* **SOURCE MATERIAL**:
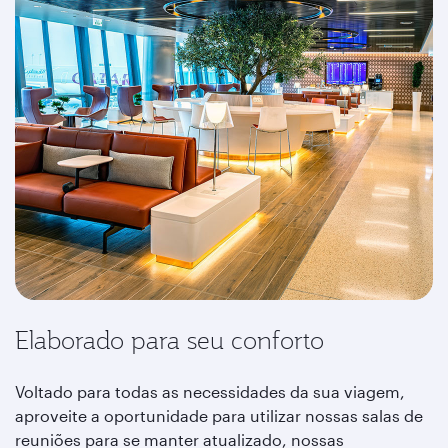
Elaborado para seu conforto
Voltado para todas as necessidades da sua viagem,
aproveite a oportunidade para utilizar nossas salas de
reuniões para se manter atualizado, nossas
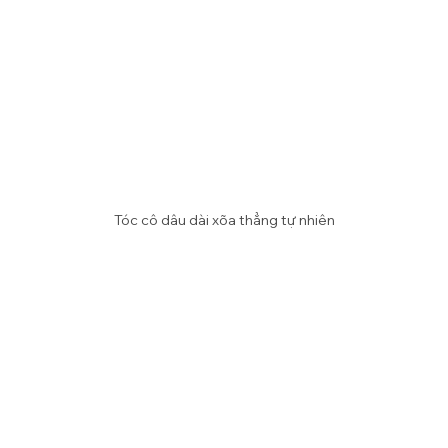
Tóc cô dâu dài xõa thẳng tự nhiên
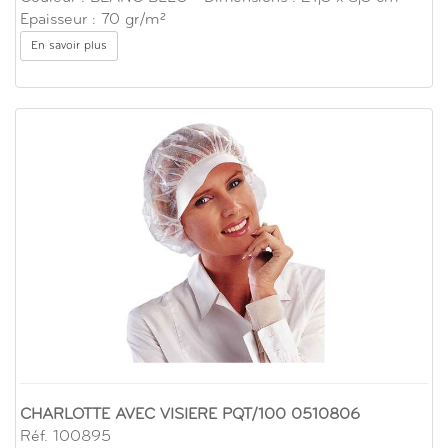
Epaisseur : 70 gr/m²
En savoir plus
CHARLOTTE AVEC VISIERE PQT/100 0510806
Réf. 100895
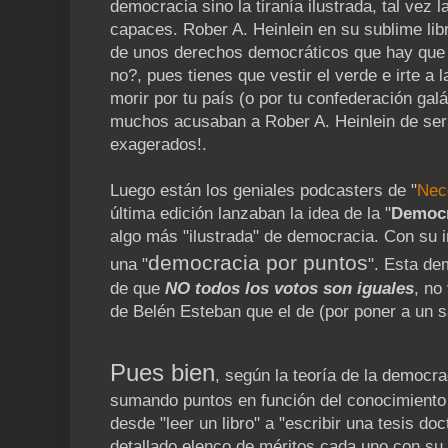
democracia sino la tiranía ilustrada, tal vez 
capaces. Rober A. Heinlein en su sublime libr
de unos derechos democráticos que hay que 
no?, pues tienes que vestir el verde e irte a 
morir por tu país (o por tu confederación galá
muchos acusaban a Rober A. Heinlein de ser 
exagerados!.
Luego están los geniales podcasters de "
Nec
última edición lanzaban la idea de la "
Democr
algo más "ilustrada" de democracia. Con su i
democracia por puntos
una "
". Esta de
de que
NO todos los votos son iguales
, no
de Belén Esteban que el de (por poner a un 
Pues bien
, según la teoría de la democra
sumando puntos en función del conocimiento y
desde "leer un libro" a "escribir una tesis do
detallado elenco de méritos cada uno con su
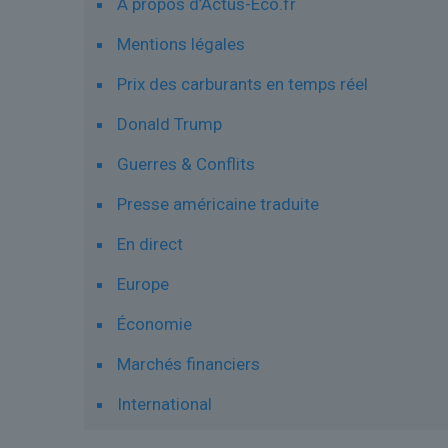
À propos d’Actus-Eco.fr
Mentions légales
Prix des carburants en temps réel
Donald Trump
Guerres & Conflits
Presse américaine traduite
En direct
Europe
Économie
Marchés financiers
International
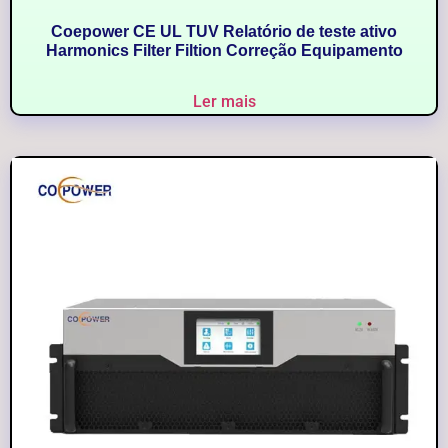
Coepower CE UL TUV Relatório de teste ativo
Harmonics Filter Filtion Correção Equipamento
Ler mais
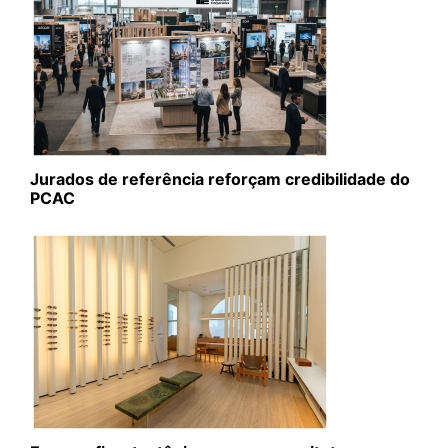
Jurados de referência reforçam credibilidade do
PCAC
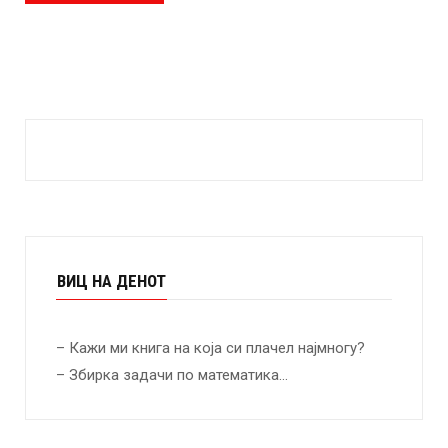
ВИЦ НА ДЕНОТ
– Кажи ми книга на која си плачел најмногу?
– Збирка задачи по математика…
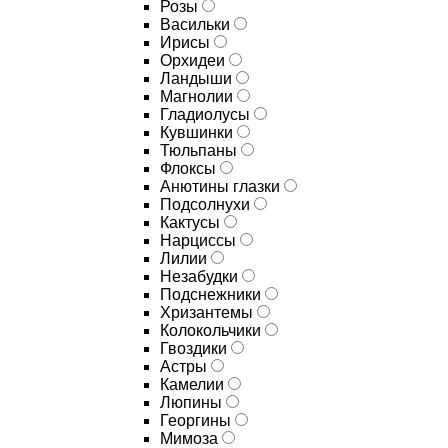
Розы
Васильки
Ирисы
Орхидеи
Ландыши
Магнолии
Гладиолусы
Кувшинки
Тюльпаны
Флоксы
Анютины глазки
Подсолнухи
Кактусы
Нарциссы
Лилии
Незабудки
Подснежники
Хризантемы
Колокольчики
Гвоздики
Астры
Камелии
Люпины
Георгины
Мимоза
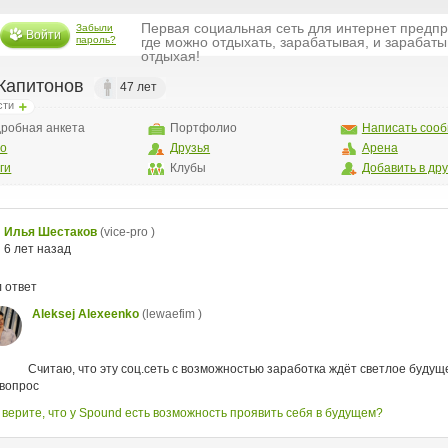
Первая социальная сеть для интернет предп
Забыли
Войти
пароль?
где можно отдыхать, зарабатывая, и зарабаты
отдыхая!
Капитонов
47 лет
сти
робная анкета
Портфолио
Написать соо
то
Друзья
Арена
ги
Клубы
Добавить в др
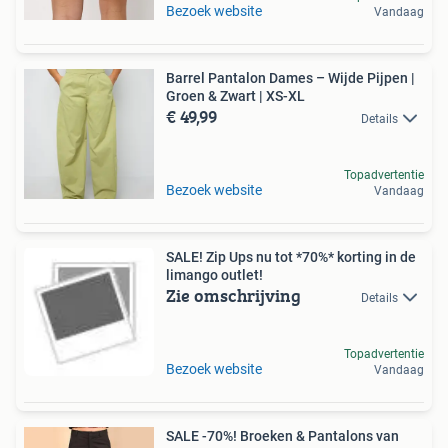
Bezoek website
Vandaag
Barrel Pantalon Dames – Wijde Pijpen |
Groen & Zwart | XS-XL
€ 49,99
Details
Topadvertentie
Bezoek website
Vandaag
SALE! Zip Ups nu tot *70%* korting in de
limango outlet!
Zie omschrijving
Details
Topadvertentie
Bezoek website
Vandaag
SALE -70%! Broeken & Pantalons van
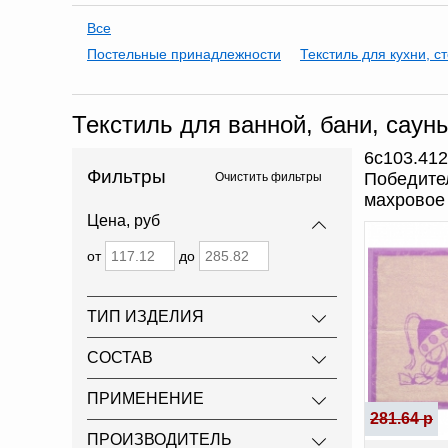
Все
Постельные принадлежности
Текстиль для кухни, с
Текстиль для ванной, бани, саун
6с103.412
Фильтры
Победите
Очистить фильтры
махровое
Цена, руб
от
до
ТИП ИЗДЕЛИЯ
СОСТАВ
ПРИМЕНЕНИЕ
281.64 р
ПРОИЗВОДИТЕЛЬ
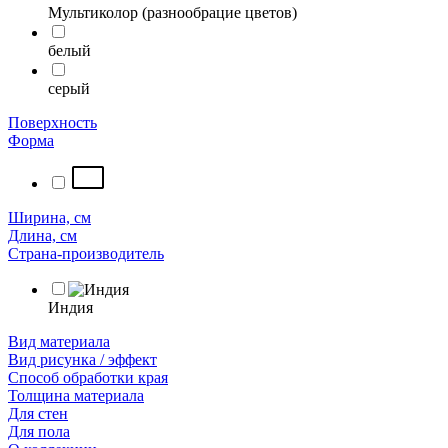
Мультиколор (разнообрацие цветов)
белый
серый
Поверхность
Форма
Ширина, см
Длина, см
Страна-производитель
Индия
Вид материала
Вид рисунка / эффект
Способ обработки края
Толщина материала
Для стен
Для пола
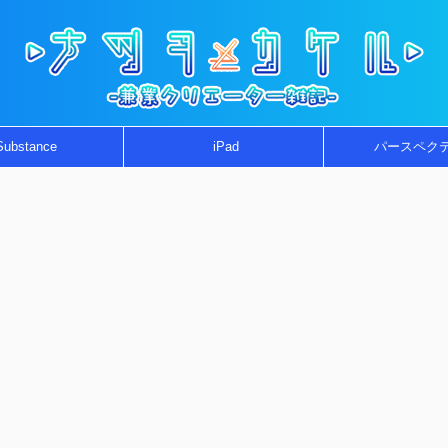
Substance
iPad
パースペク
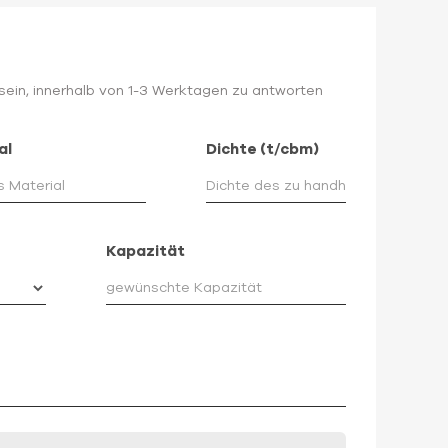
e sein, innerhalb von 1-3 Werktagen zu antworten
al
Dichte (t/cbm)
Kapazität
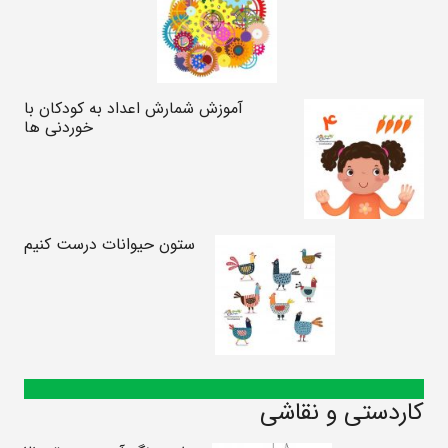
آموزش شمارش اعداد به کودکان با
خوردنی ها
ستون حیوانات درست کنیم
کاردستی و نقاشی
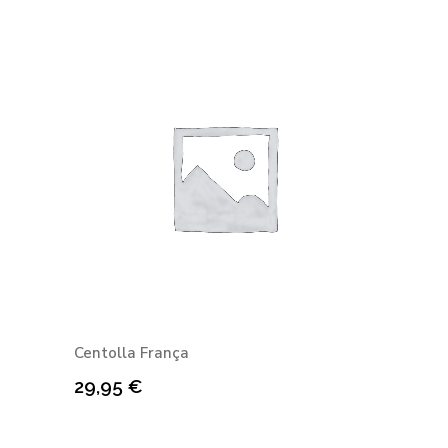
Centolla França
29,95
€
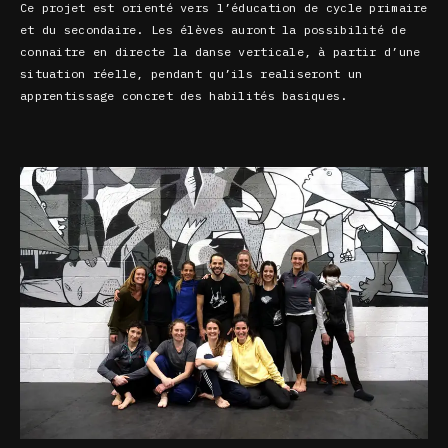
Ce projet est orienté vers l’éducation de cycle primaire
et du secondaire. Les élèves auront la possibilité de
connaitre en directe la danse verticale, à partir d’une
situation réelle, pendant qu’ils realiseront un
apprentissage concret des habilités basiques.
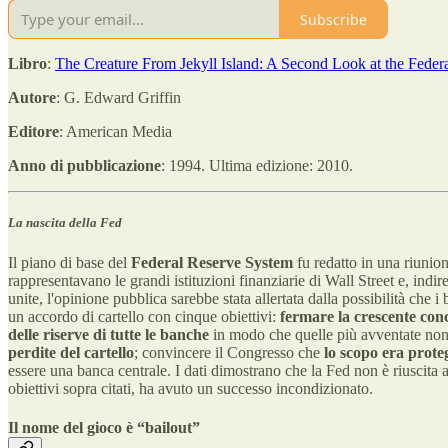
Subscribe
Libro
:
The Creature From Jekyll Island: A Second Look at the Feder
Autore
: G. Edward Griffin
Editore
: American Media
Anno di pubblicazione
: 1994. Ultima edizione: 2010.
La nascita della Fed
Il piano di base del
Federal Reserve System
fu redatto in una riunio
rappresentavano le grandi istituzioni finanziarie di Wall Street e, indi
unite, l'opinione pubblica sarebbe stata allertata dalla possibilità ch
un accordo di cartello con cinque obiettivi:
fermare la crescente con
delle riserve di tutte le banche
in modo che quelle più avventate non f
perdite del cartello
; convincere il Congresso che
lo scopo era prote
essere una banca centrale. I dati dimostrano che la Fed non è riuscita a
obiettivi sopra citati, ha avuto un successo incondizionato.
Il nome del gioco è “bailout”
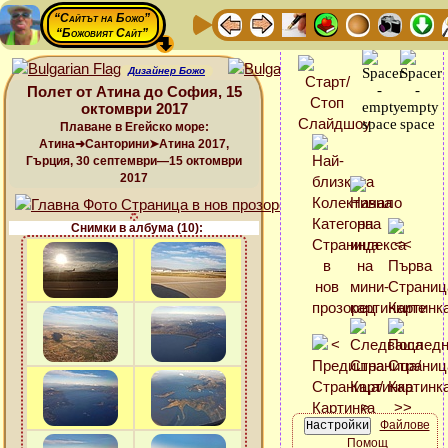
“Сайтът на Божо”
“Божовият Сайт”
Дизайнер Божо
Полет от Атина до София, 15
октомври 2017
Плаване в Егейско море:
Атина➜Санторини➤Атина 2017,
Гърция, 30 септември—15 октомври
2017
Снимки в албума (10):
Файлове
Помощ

* **ASSIGNED TASK**: Reproduce the part of the items that opens with the line containing "Epaisseur : 70 gr/m²" and closes with the line containing "Добавить в др", including both of those lines, and leave the pictures out.

* **YOUR SOLUTION**:
Epaisseur : 70 gr/m²
En savoir plus
CHARLOTTE AVEC VISIERE PQT/100 0510806
Réf. 100895
democracia sino la tiranía ilustrada, tal vez 
capaces. Rober A. Heinlein en su sublime libr
de unos derechos democráticos que hay que 
no?, pues tienes que vestir el verde e irte a 
morir por tu país (o por tu confederación galá
muchos acusaban a Rober A. Heinlein de ser 
exagerados!.
Luego están los geniales podcasters de "
Nec
última edición lanzaban la idea de la "
Democr
algo más "ilustrada" de democracia. Con su i
democracia por puntos
una "
". Esta de
de que
NO todos los votos son iguales
, no
de Belén Esteban que el de (por poner a un 
Pues bien
, según la teoría de la democra
sumando puntos en función del conocimiento y
desde "leer un libro" a "escribir una tesis do
detallado elenco de méritos cada uno con su
À propos d’Actus-Eco.fr
Mentions légales
Prix des carburants en temps réel
Donald Trump
Guerres & Conflits
Presse américaine traduite
En direct
Europe
Économie
Marchés financiers
International
Coepower CE UL TUV Relatório de teste ativo
Harmonics Filter Filtion Correção Equipamento
Ler mais
Jurados de referência reforçam credibilidade do
PCAC
ВИЦ НА ДЕНОТ
– Кажи ми книга на која си плачел најмногу?
– Збирка задачи по математика…
Розы
Васильки
Ирисы
Орхидеи
Ландыши
Магнолии
Гладиолусы
Кувшинки
Тюльпаны
Флоксы
Анютины глазки
Подсолнухи
Кактусы
Нарциссы
Лилии
Незабудки
Подснежники
Хризантемы
Колокольчики
Гвоздики
Астры
Камелии
Люпины
Георгины
Мимоза
Первая социальная сеть для интернет предп
Забыли
Войти
пароль?
где можно отдыхать, зарабатывая, и зарабаты
отдыхая!
Капитонов
47 лет
сти
робная анкета
Портфолио
Написать соо
то
Друзья
Арена
ги
Клубы
Добавить в др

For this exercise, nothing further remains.